[II-P02-2-03] Outcome of arrhythmia in the fetal and neonatal period admitted to NICU of Dokkyo Medical University
Keywords:不整脈, 胎児, 新生児
【背景】胎児期、新生児期の不整脈は予後良好で自然消失が多いとされる。しかしながら出生直後に循環動態に影響し治療を要す症例もあることから、近年胎児・新生児期の不整脈治療の有効性が報告されている。【目的・方法】2000年から2024年までに当院NICUにおいて胎児および新生児不整脈の診断で入院した新生児52例を対象とし、電子診療録をもとに胎児診断の有無、不整脈の種類、臨床症状、家族歴、基礎疾患の有無、治療、予後について後方視的に検討した。【結果】胎児期に診断された不整脈は22例(42%)で、上室性・心室性期外収縮(PAC、PVC)が17例、心房粗動(AF)が2例、QT延長症候群(LQTs)が1例、洞徐拍が2例であった。新生児に診断された不整脈は30例(58%)で、PAC、PVCが21例、発作性上室性頻拍(PSVT)2例、洞徐拍1例、LQTs2例、促進型心室固有調律1例、心室細動(Vf)1例、完全房室ブロック2例だった。
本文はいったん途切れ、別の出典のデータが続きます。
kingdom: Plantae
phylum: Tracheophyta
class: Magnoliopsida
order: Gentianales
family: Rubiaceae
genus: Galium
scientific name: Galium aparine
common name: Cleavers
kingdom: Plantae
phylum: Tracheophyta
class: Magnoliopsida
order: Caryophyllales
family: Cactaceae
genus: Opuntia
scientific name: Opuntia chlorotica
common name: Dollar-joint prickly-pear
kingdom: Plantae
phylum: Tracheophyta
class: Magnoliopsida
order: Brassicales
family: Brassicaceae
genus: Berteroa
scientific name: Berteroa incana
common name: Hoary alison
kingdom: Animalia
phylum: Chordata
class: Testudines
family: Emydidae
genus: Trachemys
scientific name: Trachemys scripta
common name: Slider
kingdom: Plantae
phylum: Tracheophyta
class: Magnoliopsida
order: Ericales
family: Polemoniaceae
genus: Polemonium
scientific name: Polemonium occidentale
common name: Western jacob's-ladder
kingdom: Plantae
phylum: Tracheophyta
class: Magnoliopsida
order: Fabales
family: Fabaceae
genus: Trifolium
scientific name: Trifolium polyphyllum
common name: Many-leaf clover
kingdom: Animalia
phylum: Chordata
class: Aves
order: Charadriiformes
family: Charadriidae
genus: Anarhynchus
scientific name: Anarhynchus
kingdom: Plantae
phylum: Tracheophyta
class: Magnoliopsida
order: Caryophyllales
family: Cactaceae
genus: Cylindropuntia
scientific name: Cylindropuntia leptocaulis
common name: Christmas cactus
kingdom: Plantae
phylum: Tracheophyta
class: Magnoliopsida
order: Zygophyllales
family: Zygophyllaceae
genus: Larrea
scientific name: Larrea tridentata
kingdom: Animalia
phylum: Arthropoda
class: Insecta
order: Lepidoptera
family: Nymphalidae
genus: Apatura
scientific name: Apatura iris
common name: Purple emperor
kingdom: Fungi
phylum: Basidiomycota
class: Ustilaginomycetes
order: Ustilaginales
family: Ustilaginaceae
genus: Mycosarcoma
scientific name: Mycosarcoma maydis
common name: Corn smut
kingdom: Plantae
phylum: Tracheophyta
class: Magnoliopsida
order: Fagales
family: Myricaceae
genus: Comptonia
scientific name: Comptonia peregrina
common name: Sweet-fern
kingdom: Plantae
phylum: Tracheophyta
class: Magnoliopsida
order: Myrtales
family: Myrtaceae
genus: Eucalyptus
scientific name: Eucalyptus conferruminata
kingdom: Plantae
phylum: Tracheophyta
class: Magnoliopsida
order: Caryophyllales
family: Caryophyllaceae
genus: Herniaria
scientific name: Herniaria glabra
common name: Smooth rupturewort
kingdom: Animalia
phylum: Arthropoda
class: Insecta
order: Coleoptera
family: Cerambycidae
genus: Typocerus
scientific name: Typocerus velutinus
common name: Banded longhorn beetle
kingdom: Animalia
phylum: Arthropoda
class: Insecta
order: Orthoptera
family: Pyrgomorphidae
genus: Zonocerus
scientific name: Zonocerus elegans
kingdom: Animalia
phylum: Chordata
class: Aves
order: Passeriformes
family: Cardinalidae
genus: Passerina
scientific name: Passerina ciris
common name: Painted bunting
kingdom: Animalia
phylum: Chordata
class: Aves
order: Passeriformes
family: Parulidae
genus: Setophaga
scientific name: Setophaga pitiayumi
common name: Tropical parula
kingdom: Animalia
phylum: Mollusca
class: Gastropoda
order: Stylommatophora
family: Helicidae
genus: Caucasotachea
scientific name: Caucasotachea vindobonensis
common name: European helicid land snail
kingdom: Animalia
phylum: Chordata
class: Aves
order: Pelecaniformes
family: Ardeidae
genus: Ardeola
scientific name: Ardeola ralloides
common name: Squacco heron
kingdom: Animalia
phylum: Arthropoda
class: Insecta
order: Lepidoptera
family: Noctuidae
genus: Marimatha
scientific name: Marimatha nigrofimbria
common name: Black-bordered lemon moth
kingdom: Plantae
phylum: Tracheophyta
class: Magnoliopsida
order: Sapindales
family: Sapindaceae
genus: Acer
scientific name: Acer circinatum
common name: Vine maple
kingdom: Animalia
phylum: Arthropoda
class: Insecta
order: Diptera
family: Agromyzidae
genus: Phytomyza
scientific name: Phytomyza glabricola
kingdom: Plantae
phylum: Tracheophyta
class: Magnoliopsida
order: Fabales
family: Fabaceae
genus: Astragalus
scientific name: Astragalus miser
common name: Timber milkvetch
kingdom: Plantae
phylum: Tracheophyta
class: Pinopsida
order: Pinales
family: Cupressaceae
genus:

母体の家族歴は5例(9.6%)で、LQTs2例、Marfan症候群1例、SLE1例であった。基礎疾患合併例は6例(1.2%)あり、染色体異常4例、先天性心疾患8例、先天性筋ジストロフィー1例、結節性硬化症1例であった。胎児期に治療介入した症例は、AFの1例のみでジゴキシンの経胎盤的投与で自然消失した。新生児期に治療したのは4例(13%)で、そのうち18トリソミー児に心疾患を合併したVf1例のみ予後不良であった。【考察】胎児期や新生児期に発見された期外収縮は全例が軽症で、生後6ヶ月以内には自然消失した。治療を要した大部分の頻脈性・徐脈性不整脈は早期治療や予防内服により予後良好であったが、基礎疾患を合併したVf症例は予後不良で、家族への十分な説明が必要と考えられた。【結語】胎児期・新生児期に早期発見・治療介入することで生後の循環動態の安定化や不整脈の改善が期待される。